_Document understanding data_

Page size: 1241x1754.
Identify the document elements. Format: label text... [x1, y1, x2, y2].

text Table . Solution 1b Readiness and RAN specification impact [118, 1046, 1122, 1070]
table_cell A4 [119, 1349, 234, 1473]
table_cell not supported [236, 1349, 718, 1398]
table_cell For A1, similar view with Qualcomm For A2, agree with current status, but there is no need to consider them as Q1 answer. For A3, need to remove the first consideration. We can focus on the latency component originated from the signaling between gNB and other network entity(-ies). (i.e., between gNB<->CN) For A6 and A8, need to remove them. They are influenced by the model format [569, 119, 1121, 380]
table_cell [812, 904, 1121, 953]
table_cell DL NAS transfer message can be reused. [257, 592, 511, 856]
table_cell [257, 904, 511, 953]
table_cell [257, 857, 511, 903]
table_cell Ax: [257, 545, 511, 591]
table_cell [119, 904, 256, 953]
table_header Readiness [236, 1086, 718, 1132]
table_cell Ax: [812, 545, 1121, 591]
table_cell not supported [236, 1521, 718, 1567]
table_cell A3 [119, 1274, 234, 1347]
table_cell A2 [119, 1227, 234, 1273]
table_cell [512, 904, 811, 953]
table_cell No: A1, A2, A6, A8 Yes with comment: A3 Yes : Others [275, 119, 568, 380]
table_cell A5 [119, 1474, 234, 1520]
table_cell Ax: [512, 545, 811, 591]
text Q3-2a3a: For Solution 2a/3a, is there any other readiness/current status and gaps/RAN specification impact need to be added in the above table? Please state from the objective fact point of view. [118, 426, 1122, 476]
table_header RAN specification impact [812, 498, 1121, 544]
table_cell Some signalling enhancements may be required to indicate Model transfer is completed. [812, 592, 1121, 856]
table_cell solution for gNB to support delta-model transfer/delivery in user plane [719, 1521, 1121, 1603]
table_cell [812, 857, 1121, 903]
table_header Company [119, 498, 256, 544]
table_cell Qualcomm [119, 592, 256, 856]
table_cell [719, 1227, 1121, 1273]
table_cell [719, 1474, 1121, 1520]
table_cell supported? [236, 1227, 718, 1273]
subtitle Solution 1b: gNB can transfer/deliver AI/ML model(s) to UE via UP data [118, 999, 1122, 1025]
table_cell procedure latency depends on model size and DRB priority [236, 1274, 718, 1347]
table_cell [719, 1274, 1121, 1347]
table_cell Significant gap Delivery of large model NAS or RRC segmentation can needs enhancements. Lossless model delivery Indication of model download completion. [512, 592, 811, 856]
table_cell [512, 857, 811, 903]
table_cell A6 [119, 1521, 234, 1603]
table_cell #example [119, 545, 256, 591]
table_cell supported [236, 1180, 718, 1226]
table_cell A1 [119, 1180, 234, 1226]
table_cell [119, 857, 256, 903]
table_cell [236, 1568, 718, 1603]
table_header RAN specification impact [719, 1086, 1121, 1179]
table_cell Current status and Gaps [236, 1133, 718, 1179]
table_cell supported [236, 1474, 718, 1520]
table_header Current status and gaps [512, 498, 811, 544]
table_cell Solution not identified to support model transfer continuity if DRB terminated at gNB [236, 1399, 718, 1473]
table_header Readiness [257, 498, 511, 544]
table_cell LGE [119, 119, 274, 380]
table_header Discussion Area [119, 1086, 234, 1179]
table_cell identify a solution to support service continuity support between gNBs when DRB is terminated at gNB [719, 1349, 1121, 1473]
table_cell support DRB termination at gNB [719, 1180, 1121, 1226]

_Exercise prompt_
Each line above must be printed exactly as it appears.

_Your solution_
Page size: 1241x1754.
Identify the document elements. Format: label text... [x1, y1, x2, y2].

text Table . Solution 1b Readiness and RAN specification impact [118, 1046, 1122, 1070]
table_cell A4 [119, 1349, 234, 1473]
table_cell not supported [236, 1349, 718, 1398]
table_cell For A1, similar view with Qualcomm For A2, agree with current status, but there is no need to consider them as Q1 answer. For A3, need to remove the first consideration. We can focus on the latency component originated from the signaling between gNB and other network entity(-ies). (i.e., between gNB<->CN) For A6 and A8, need to remove them. They are influenced by the model format [569, 119, 1121, 380]
table_cell [812, 904, 1121, 953]
table_cell DL NAS transfer message can be reused. [257, 592, 511, 856]
table_cell [257, 904, 511, 953]
table_cell [257, 857, 511, 903]
table_cell Ax: [257, 545, 511, 591]
table_cell [119, 904, 256, 953]
table_header Readiness [236, 1086, 718, 1132]
table_cell Ax: [812, 545, 1121, 591]
table_cell not supported [236, 1521, 718, 1567]
table_cell A3 [119, 1274, 234, 1347]
table_cell A2 [119, 1227, 234, 1273]
table_cell [512, 904, 811, 953]
table_cell No: A1, A2, A6, A8 Yes with comment: A3 Yes : Others [275, 119, 568, 380]
table_cell A5 [119, 1474, 234, 1520]
table_cell Ax: [512, 545, 811, 591]
text Q3-2a3a: For Solution 2a/3a, is there any other readiness/current status and gaps/RAN specification impact need to be added in the above table? Please state from the objective fact point of view. [118, 426, 1122, 476]
table_header RAN specification impact [812, 498, 1121, 544]
table_cell Some signalling enhancements may be required to indicate Model transfer is completed. [812, 592, 1121, 856]
table_cell solution for gNB to support delta-model transfer/delivery in user plane [719, 1521, 1121, 1603]
table_cell [812, 857, 1121, 903]
table_header Company [119, 498, 256, 544]
table_cell Qualcomm [119, 592, 256, 856]
table_cell [719, 1227, 1121, 1273]
table_cell [719, 1474, 1121, 1520]
table_cell supported? [236, 1227, 718, 1273]
subtitle Solution 1b: gNB can transfer/deliver AI/ML model(s) to UE via UP data [118, 999, 1122, 1025]
table_cell procedure latency depends on model size and DRB priority [236, 1274, 718, 1347]
table_cell [719, 1274, 1121, 1347]
table_cell Significant gap Delivery of large model NAS or RRC segmentation can needs enhancements. Lossless model delivery Indication of model download completion. [512, 592, 811, 856]
table_cell [512, 857, 811, 903]
table_cell A6 [119, 1521, 234, 1603]
table_cell #example [119, 545, 256, 591]
table_cell supported [236, 1180, 718, 1226]
table_cell A1 [119, 1180, 234, 1226]
table_cell [119, 857, 256, 903]
table_cell [236, 1568, 718, 1603]
table_header RAN specification impact [719, 1086, 1121, 1179]
table_cell Current status and Gaps [236, 1133, 718, 1179]
table_cell supported [236, 1474, 718, 1520]
table_header Current status and gaps [512, 498, 811, 544]
table_cell Solution not identified to support model transfer continuity if DRB terminated at gNB [236, 1399, 718, 1473]
table_header Readiness [257, 498, 511, 544]
table_cell LGE [119, 119, 274, 380]
table_header Discussion Area [119, 1086, 234, 1179]
table_cell identify a solution to support service continuity support between gNBs when DRB is terminated at gNB [719, 1349, 1121, 1473]
table_cell support DRB termination at gNB [719, 1180, 1121, 1226]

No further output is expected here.